Em “Viva: A Vida é uma Festa”, a Pixar escolheu o México como cenário para nos apresentar uma emocionante história ambientada no tradicional feriado do Dia dos Mortos. A narrativa toma corpo quando o garoto Miguel tenta a aprovação e o apoio de sua família para ser músico, mas sofre tendo em vista traumas do passado.
Interessante destacar a diversidade cultural, de raça, credo e cor que uma produção americana como esta resolveu apostar, acertadamente, todas as suas fichas. Talvez uma forma de criticar o Presidente que tinha à época?! Vide a campanha política de Trump quanto à questão do muro para segregar o México dos EUA e toda sua retórica acerca dos imigrantes. Uma obra desse nível não visa apenas entreter, mas colocar o dedo na ferida de forma artística e suave.
Assim, durante a jornada de Miguel em busca de reconhecimento/benção, a inventividade - marca característica do estúdio - toma conta do filme, sobretudo quando conhecemos o mundo dos mortos pela perspectiva de um vivo. Nada escapa aos olhos atentos da dupla de diretores Lee Unkrich e Adrian Molina, inclusive quando demonstram ter referência de George A. Romero (A Noite dos Mortos-Vivos) na sequência do cemitério.
Não menos fantástica, a direção de arte deita e rola na construção do universo místico, conferindo detalhes na customização dos espectros que ali habitam, desde os cômodos das residências até os figurinos utilizados. Nada é escolhido por acaso, tudo passa uma mensagem através dos simbolismos.
Perceba, por exemplo, os falecidos que são esquecidos pelos familiares, ocasião em que no feriado de finados não lhe rendem uma homenagem sequer, como uma foto exposta em forma de oferenda. Nada. Estes são retratados pela película como marginalizados, desprezados, residindo em verdadeiras favelas, vestindo trapos e debilitados de “saúde”. Até os dentes amarelados, e por vezes ausentes, denotam ainda mais esta comparação de total desprezo.
Enquanto lá, no mundo espiritual, ser lembrado é tudo o que importa para quem “já partiu dessa”; aqui, alguns seres humanos são abandonados em vida.

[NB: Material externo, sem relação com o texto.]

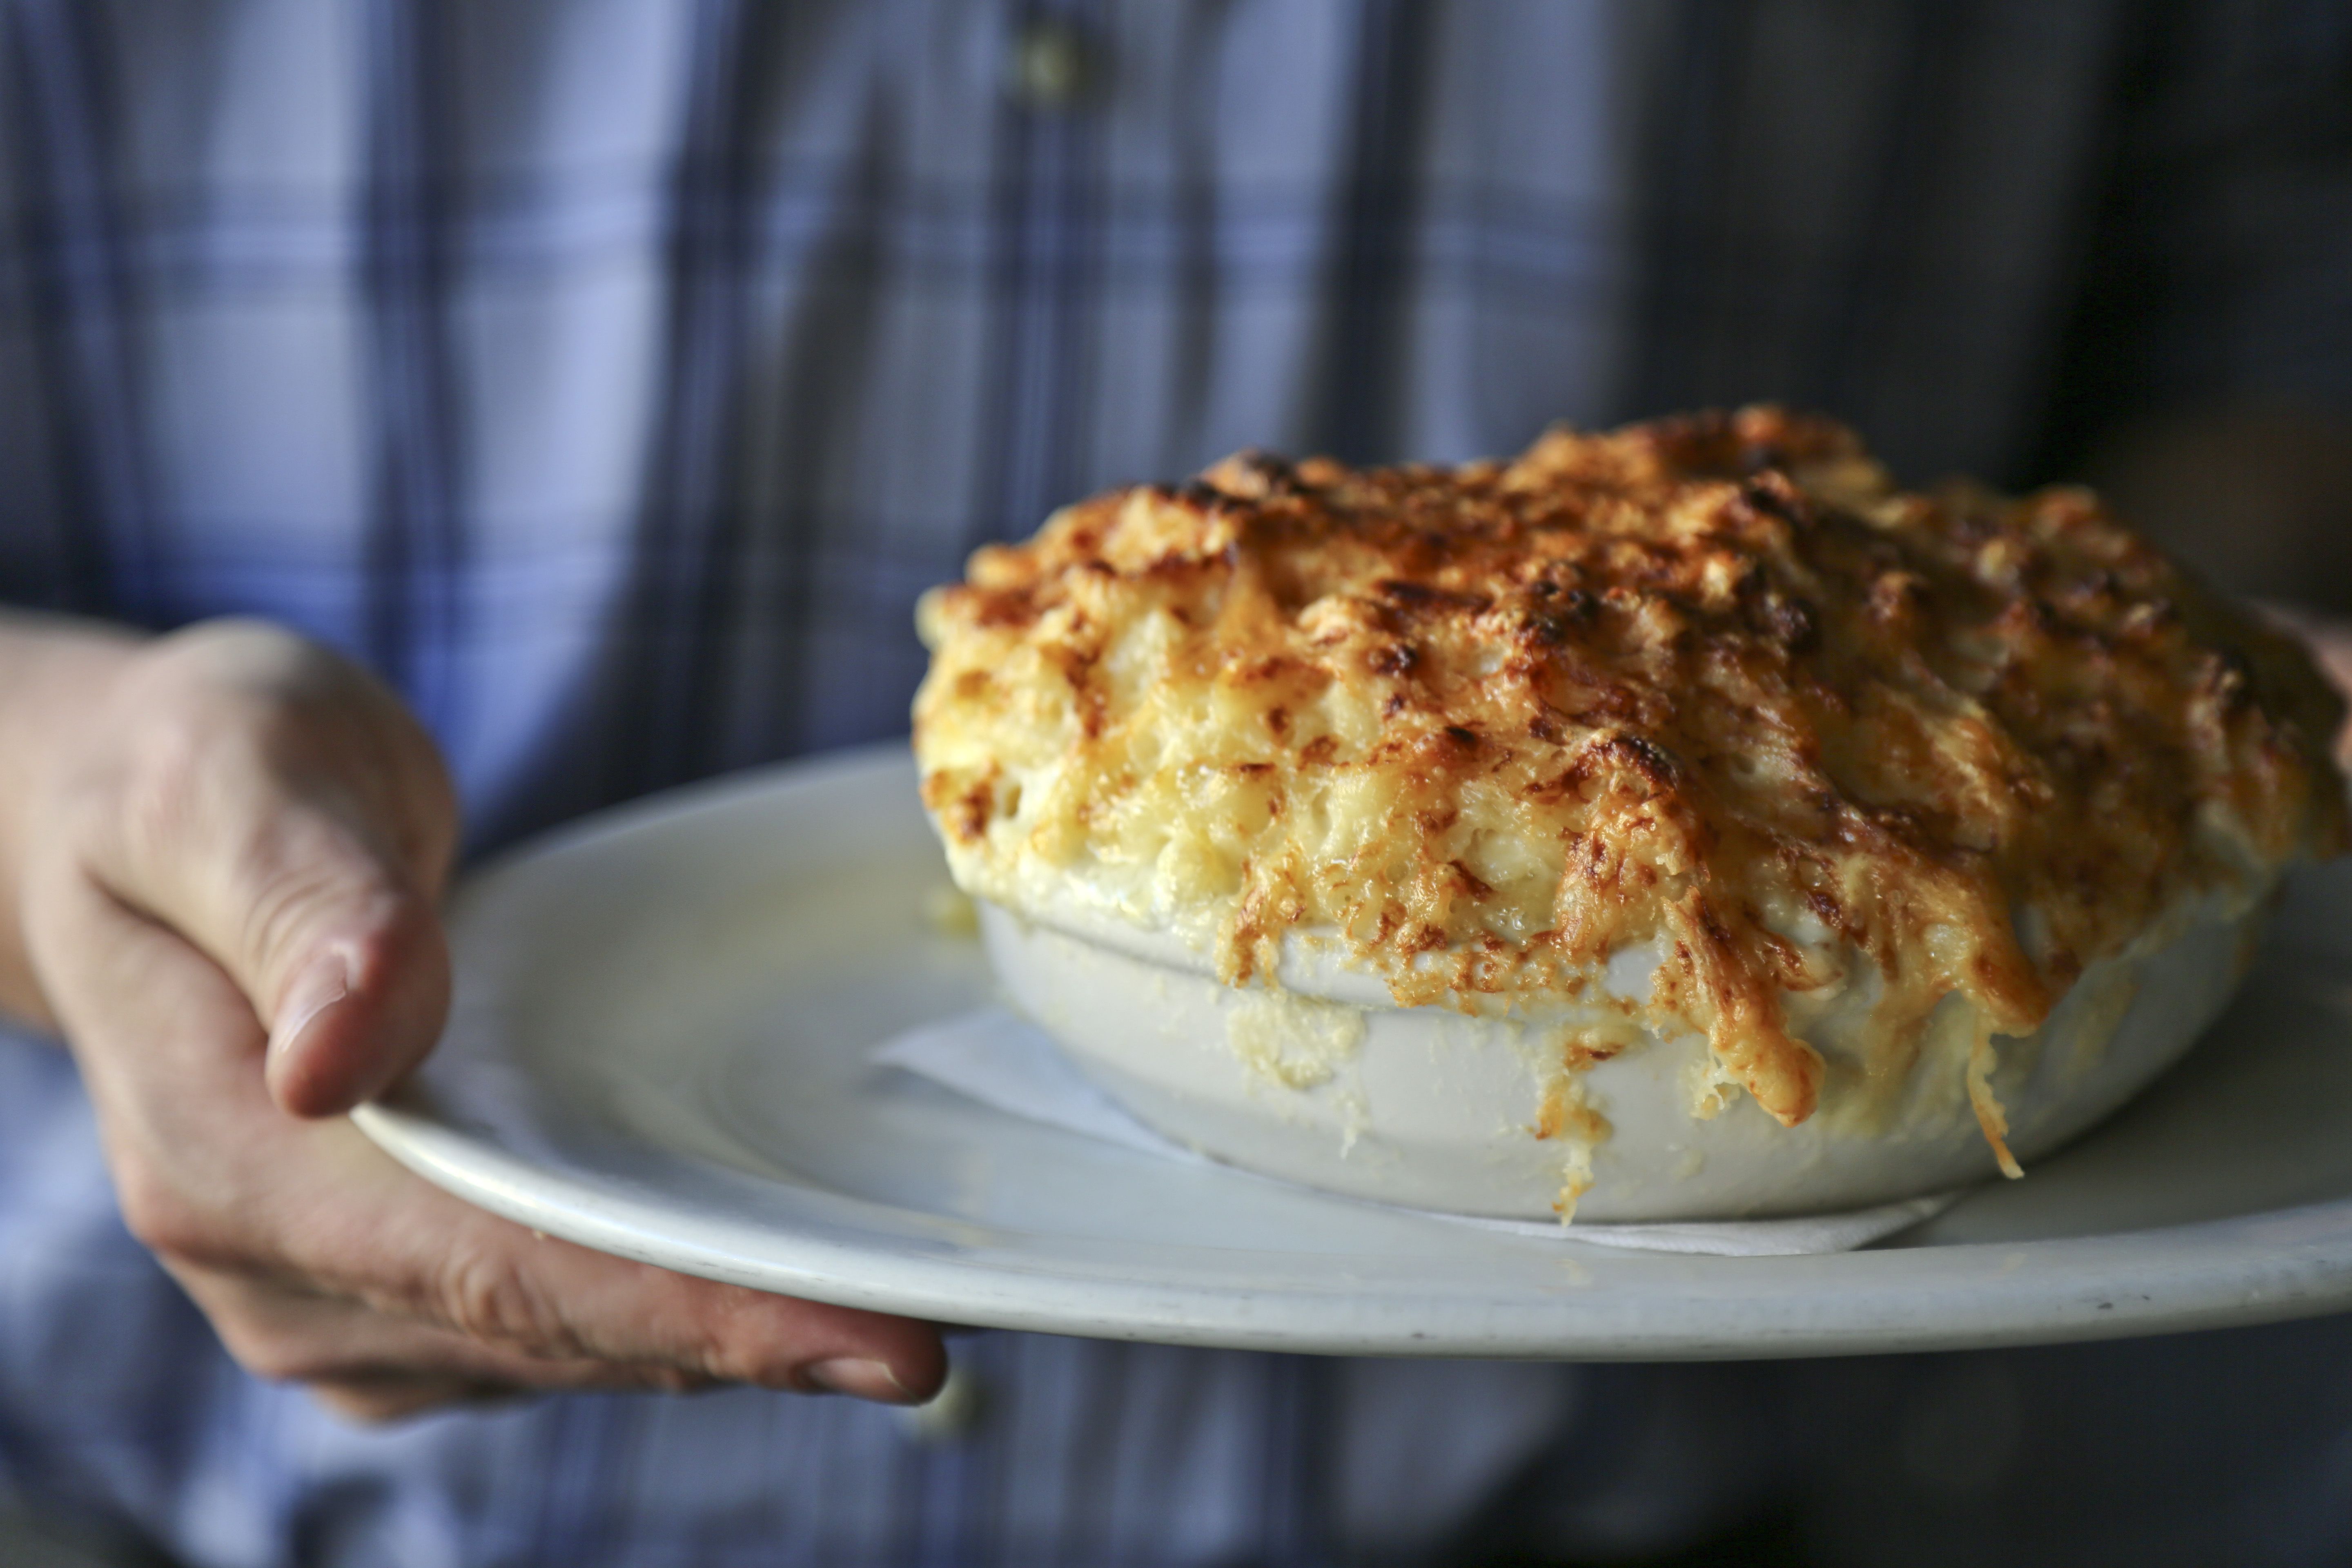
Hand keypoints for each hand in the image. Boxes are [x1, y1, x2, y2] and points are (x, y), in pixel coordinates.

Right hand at [4, 618, 943, 1420]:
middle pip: (547, 1331)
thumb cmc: (198, 775)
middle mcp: (273, 1263)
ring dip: (719, 1335)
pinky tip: (774, 1276)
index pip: (490, 1270)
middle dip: (740, 1343)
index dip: (681, 1312)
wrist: (145, 814)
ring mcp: (334, 1286)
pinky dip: (666, 1302)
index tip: (863, 1339)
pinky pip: (550, 1313)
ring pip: (561, 1344)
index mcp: (226, 1156)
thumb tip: (341, 1057)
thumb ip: (297, 904)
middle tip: (931, 1343)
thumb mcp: (232, 775)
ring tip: (892, 1318)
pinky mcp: (394, 1268)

Em contrapartida, os que são recordados costumeiramente, até idolatrados, vivem em palácios e mansões suntuosas. Observem os adornos dourados, a abundância de comida, bebida e presentes localizados no palacete do famoso músico Ernesto dela Cruz (uma espécie de Roberto Carlos), contrapondo o único cômodo do barraco onde vive um senhor esquecido pela família, dormindo em uma rede velha, suja e rasgada. A dualidade do “festejado x abandonado” perpassa pelo conceito de memória. Evocar o legado de quem já fez sua passagem é a chave para a prosperidade mística.
Genial, a animação transborda emoção e consegue transformar esqueletos em seres animados dotados de carisma sem necessariamente flertar com o gótico, já que faz uso de uma paleta de cores vivas e intensas para retratar a relação entre os vivos e os mortos. Na sessão que assisti, vale ressaltar, as crianças não sentiam medo nem desconforto com a caracterização esquelética das personas, pelo contrário. Encantadoramente coloridos, os guias espirituais são uma atração à parte ao tempo em que revelam como a produção entrou de corpo e alma, literalmente, nos meandros de uma cultura diversa.
Visualmente impecável, há um notório aprimoramento na forma de animar seres e objetos. São impressionantes os detalhes da água, como sua curvatura, cristalinidade e efeito; sem falar no balançar dos cabelos, sempre em evolução nas mãos dos animadores; o que dizer então da textura, quase palpável, aplicada no rosto enrugado de uma idosa ou no prazer emitido pela criança ao tocar o seu violão, sentindo a música e passando ao público toda a carga emocional que uma canção pode despertar na memória de quem a escuta.
Igualmente cativante, a trilha sonora embala o filme e impregna nas nossas cabeças, por vezes precipitando em forma de lágrimas, quase inevitáveis, dando a pseudossensação que já conhecíamos aqueles acordes há um bom tempo.
Por fim, se somos feitos de memórias e se os “mortos” só realmente se vão quando deixamos de lembrá-los ou homenageá-los, de uma coisa tenho certeza: esta obra-prima da Pixar representa uma ode à família e estará sempre presente em minhas lembranças de cinéfilo, certamente na prateleira dos filmes especiais, assim como a reminiscência dos meus entes queridos que já se foram. Logo, se depender de mim, estes jamais morrerão...
*Avaliação: 5,0 pipocas + 5,0 rapaduras = nota 10,0.